A l’occasion du dernier match de Ligue 1 de l’année 2014, l’Olympique Lyonnais a envoyé un message clair à la concurrence en allant faire exploser les Girondins de Bordeaux dans leur propre stade. Sûrs de leurs forces, les Gones ont puni les erreurs commises par leurs adversaires qui n’ont pu rivaliser sur le plan de l’intensité.

Les compositions : 

Ces derniers temps, les Lyonnais avaient connu quelques difficultés face à des équipes alignant trois défenseurs centraux (Bastia, Saint-Etienne, Reims).

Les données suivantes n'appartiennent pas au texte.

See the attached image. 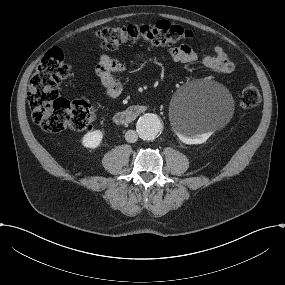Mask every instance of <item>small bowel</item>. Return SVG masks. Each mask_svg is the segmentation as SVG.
<instances>
[{
  "mask_svg": "<svg viewBox=\"0 0 285 285\" xmlns=\"http://www.w3.org/2000/svg\"><path fill=\"white\" fill-rule=\"evenodd\" d=\"M168 57L181 63H200L204 68L227 75L233 72L234 64L228 58L225 49L216 45L213 53L200 58L195 51L188 45L172 47L166 51ZM147 58L146 54H140L136 61H143ZM125 70L124 64L109 55H102L96 65V73L105 88V94L109 98H117L122 93V82L119 74Z\"/></svg>",
  "mask_w": 285,
  "mask_h": 285,
  "instance_id": "1",
  "label": "small bowel"
}]
</instances>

Il y a quelque semaines, Bordeaux s’était relevé d’une mauvaise passe grâce à ce genre de système. Pas surprenant donc de les voir débuter ce match en 3-4-3.

Evidemment du côté de l’OL, Hubert Fournier n’a pas changé une formule qui avait gagné la semaine précédente. Le losange a été une fois de plus reconduit au coup d’envoi, même s’il s’est rapidement adapté à l’opposition. Aux avants-postes, c’est Njie qui a profité de la blessure de Benzia pour revenir dans le onze-type et évoluer d’un véritable rôle d’ailier.

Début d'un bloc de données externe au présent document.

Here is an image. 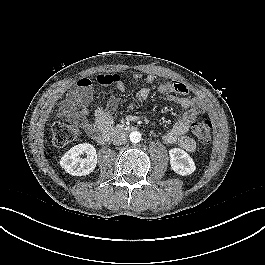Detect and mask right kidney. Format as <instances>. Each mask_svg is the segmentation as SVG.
<instances>
[{"label": "right kidney", "mask_w": 265, "mask_h": 265, "mask_svg": "<svg viewBox=\"0 0 265 265\" xmlns=\"http://www.w3.org/2000/svg\"><path fill=\"white\" fill-rule=\"evenodd\" d=\"M87 154L86 158L80 156ZM97 165L96 149L88 143L78 144L68 150L60 160V166L70 175L85 176Z\"/></svg>", "instance_id": "1"}]
</instances>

Lyon plus haut que Bordeaux : 

Fin novembre, l’AS Saint-Etienne avait montré l’exemple. Pour bousculer cet Olympique Lyonnais, il faut l’empêcher de développer son jeu et cela passe par un pressing dès sa relance. Ce jour-là, les Gones avaient été étouffés par les attaquants et milieux stéphanois et s’étaient montrés incapables de trouver Fekir ou Lacazette dans de bonnes conditions. Uniquement alertés sur des longs ballons, les deux attaquants avaient ensuite souffert physiquement face à Pogba, Sall ou Perrin.

Bordeaux n’a jamais été en mesure de reproduire un tel schéma. Sur les 90 minutes, les pressings gagnants des Girondins ont pu se compter sur les doigts de la main et n’ont eu lieu que durant les premières minutes de la rencontre.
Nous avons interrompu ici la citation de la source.